Überhaupt ist nur schwer abzusehen, wie sich die Bankenkrise auf das Vermögen der Deutschen auswirken wird. Die Börsenhändler selbst sind noch immer zwanghaft optimistisch: Neuerdings sind sie der Meinung, dass der deutsche Aktienindex DAX am Jahresende wieder 7.700 Punkte erreicht. Momentan allerdings liegt er nur bei rund 6.300 Punkten.
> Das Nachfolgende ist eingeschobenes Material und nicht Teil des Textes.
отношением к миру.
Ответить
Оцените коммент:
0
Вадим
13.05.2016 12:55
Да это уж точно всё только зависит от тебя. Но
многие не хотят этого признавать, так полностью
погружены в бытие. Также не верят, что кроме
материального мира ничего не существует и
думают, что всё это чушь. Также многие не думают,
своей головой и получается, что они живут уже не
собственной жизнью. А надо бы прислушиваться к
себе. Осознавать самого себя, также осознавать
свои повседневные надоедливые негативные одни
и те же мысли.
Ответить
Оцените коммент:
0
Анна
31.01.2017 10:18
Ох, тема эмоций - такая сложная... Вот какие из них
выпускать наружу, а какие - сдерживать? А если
Wie es den Aktien ergeht, ist durchaus kein Luxusproblem, das allein die Reichen betrifft, obwohl es auf den ersten Blick so aussehen könnte: Nur 3,7 Millionen Deutsche besitzen privat Aktien, wie das Deutsche Aktieninstitut ermittelt hat. Doch obwohl der Kleinaktionär eher selten vorkommt, besitzt fast jeder Deutsche Aktien - via Lebensversicherung. In ihrem festen Glauben an die private Vorsorge sind die Bundesbürger ungeschlagen: 95 Millionen Verträge haben sie abgeschlossen, bei nur 82 Millionen Einwohnern. Die allermeisten von ihnen werden erleben, dass sich die Renditeversprechen nicht erfüllen, mit denen sie geködert wurden. Denn die Aktienkurse fallen, und die Zinsen sinken auch. Die Anleger können schon froh sein, wenn sie die Inflationsrate schlagen.
Die ganz Schlauen glauben nun, sie könnten sich absetzen, indem sie ins Gold umschichten. Davon kann man nur abraten. Auch dort hat sich längst eine spekulative Blase gebildet. Das ist ja gerade das Problem aller Anleger: Wann immer sie einen Gedanken fassen, können sie fast sicher sein, dass bereits die gesamte Herde in derselben Richtung unterwegs ist.
Ja, und was nun? Nix nun. Den ultimativen Anlagetipp gibt es nicht. Oder nur als Paradox: Am sichersten wäre für die Zukunft gesorgt, wenn jetzt kräftig konsumiert würde. Dann wächst die Wirtschaft garantiert.